In mid-August, perched at the top of the play structure in McKinley Square, I spotted Grant. He was coming straight up Vermont Street, climbing the hill with his eyes scanning the modern lofts and old Victorians. He stopped and exchanged words with a painter on slanted scaffolding. Turquoise paint dripped from a brush and landed on a drop cloth near Grant’s shoe. He reached down and touched the wet paint, then called something up to the painter, and the man shrugged. Grant was three blocks down the hill, and I couldn’t hear his words, but I could see he wasn’t out of breath even after the steep climb.
I scrambled through the bushes, zipped my bag, and pulled it across the street and into the corner store. When I’d first moved back to McKinley Square, I’d told the store’s owner I was running from an abusive family. I asked him to hide me if my brother ever came looking. The owner had refused, but as time passed and I purchased every meal from his always-empty neighborhood store, I knew I would not be turned away.
The owner looked up when I ran in with my heavy bag and quickly opened the door behind him.

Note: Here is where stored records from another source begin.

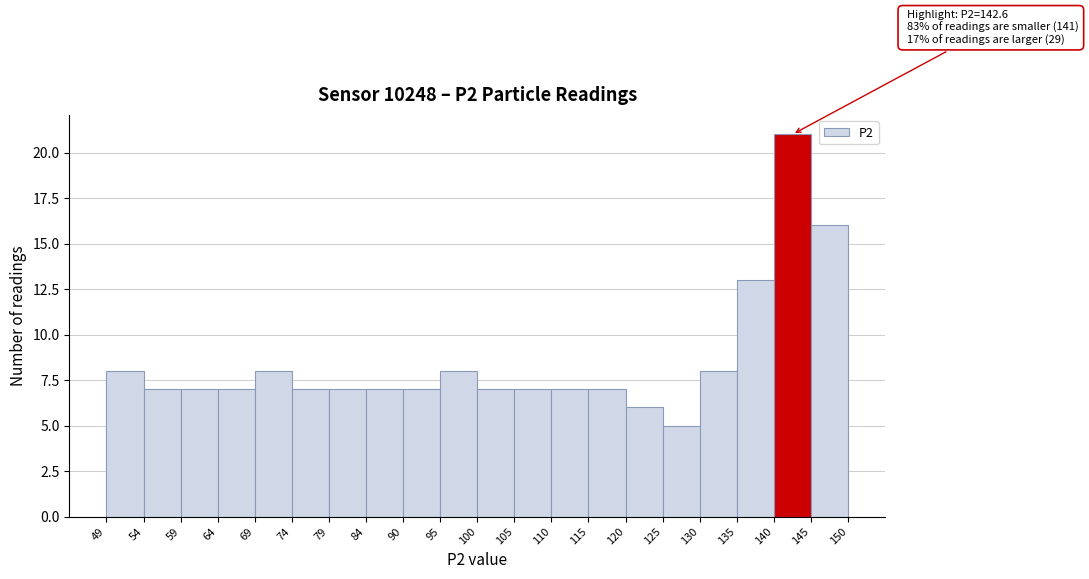

Which range on the x-axis has the tallest bar?

140 to 145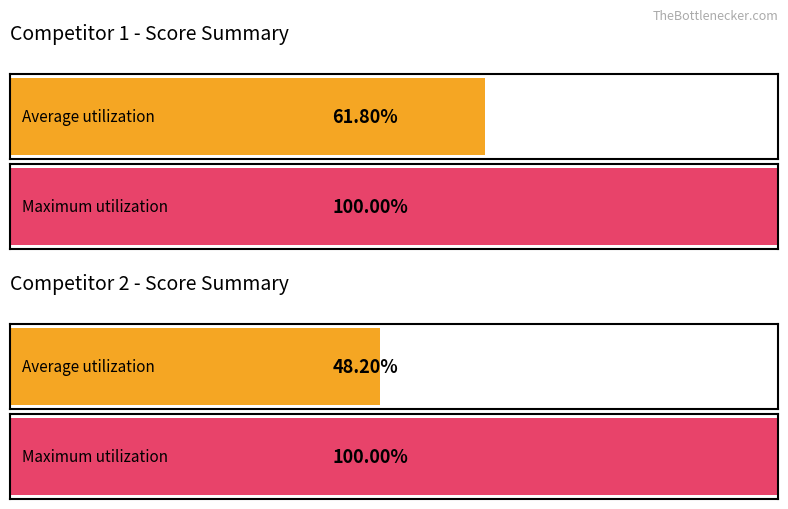

How many bars are there in each group?

2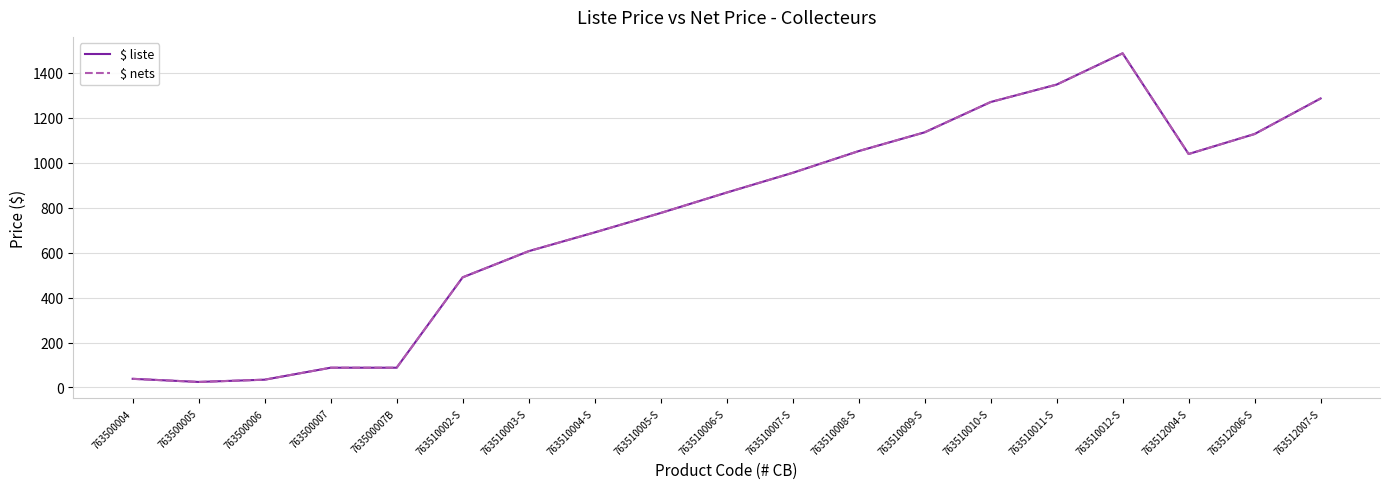

Is this an area chart (filled region under the line)?

No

I raced around the counter, through the door, and up a flight of stairs. Dropping to my knees, I crawled to the front window of the small, sparsely furnished apartment. The hardwood floor smelled like lemon oil and felt slick against my shins. The walls were painted bright yellow. Grant would not look up twice.
Crouching low under the bay window, my eyes peered over the sill. Grant had already climbed the stairs to the park and passed the swings, the empty seats swaying in the breeze. He spun in a circle, and I ducked down. When I lifted my head again, he stood at the edge of the grass, where thick green sod met the wild forest undergrowth. He pressed a boot into the trunk of a redwood tree before walking across the soft layer of duff and kneeling in front of the white verbena. I held my breath as Grant looked around the sloping hillside, afraid he would notice the carved-out heath bush and the outline of my body, belly round, beneath it.
But he didn’t pause at the heath. He turned back to the verbena and bowed his head. I was too far away to see the delicate clustered petals in which he dipped his nose, too far away to hear his hushed words, but I knew he was praying.
My forehead pressed against the glass, and I felt my body being pulled toward him by the strength of my own desire. I missed his sweet, earthy smell, his cooking, and his touch. The way he placed his square palms over each side of my face as he looked into my eyes, and the way his hands smelled of soil, even after they had just been washed. But I could not go to him. He would make promises, and I would repeat his words because I wanted to believe in his vision of our life together. But over time we would both find my words meaningless. I would fail; it was the only possible outcome.